Given request.
Rewrite the lines below, changing every "common name" to "vernacular name" and leaving everything else untouched.

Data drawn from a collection
::::::

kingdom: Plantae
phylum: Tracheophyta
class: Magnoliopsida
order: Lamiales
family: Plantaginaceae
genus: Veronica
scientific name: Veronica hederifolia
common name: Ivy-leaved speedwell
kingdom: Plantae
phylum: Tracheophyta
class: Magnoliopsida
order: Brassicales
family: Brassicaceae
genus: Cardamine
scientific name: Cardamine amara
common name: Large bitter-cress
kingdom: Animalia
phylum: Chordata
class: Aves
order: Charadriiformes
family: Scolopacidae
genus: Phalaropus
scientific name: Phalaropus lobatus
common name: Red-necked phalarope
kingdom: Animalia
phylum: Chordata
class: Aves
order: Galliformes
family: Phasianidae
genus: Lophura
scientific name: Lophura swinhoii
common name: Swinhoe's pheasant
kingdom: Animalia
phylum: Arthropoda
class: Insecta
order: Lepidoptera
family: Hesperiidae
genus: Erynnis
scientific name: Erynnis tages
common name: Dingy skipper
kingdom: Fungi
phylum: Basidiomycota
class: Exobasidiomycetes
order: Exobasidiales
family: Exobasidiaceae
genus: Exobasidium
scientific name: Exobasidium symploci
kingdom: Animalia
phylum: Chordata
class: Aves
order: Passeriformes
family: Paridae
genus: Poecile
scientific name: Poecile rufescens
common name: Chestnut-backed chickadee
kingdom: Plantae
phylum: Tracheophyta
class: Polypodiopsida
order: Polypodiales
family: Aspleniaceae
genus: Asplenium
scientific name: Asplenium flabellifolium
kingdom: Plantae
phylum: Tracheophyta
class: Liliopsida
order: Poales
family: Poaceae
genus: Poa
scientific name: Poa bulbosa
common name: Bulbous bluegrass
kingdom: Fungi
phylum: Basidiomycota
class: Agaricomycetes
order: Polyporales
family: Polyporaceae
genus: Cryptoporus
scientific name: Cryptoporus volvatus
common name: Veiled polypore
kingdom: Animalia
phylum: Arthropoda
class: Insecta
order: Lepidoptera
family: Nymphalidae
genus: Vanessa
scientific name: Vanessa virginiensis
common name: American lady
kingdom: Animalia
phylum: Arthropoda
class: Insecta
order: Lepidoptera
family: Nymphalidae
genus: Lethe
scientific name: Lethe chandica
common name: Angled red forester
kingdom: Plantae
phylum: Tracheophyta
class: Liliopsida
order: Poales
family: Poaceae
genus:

::::::

The output.
kingdom: Plantae
phylum: Tracheophyta
class: Magnoliopsida
order: Lamiales
family: Plantaginaceae
genus: Veronica
scientific name: Veronica hederifolia
vernacular name: Ivy-leaved speedwell
kingdom: Plantae
phylum: Tracheophyta
class: Magnoliopsida
order: Brassicales
family: Brassicaceae
genus: Cardamine
scientific name: Cardamine amara
vernacular name: Large bitter-cress
kingdom: Animalia
phylum: Chordata
class: Aves
order: Charadriiformes
family: Scolopacidae
genus: Phalaropus
scientific name: Phalaropus lobatus
vernacular name: Red-necked phalarope
kingdom: Animalia
phylum: Chordata
class: Aves
order: Galliformes
family: Phasianidae
genus: Lophura
scientific name: Lophura swinhoii
vernacular name: Swinhoe's pheasant
kingdom: Animalia
phylum: Arthropoda
class: Insecta
order: Lepidoptera
family: Hesperiidae
genus: Erynnis
scientific name: Erynnis tages
vernacular name: Dingy skipper
kingdom: Fungi
phylum: Basidiomycota
class: Exobasidiomycetes
order: Exobasidiales
family: Exobasidiaceae
genus: Exobasidium
scientific name: Exobasidium symploci
kingdom: Animalia
phylum: Chordata
class: Aves
order: Passeriformes
family: Paridae
genus: Poecile
scientific name: Poecile rufescens
vernacular name: Chestnut-backed chickadee
kingdom: Plantae
phylum: Tracheophyta
class: Polypodiopsida
order: Polypodiales
family: Aspleniaceae
genus: Asplenium
scientific name: Asplenium flabellifolium
kingdom: Plantae
phylum: Tracheophyta
class: Liliopsida
order: Poales
family: Poaceae
genus: Poa
scientific name: Poa bulbosa
vernacular name: Bulbous bluegrass
kingdom: Fungi
phylum: Basidiomycota
class: Agaricomycetes
order: Polyporales
family: Polyporaceae
genus: Cryptoporus
scientific name: Cryptoporus volvatus
vernacular name: Veiled polypore
kingdom: Animalia
phylum: Arthropoda
class: Insecta
order: Lepidoptera
family: Nymphalidae
genus: Vanessa
scientific name: Vanessa virginiensis
vernacular name: American lady
kingdom: Animalia
phylum: Arthropoda
class: Insecta
order: Lepidoptera
family: Nymphalidae
genus: Lethe
scientific name: Lethe chandica
vernacular name: Angled red forester
kingdom: Plantae
phylum: Tracheophyta
class: Liliopsida
order: Poales
family: Poaceae
genus:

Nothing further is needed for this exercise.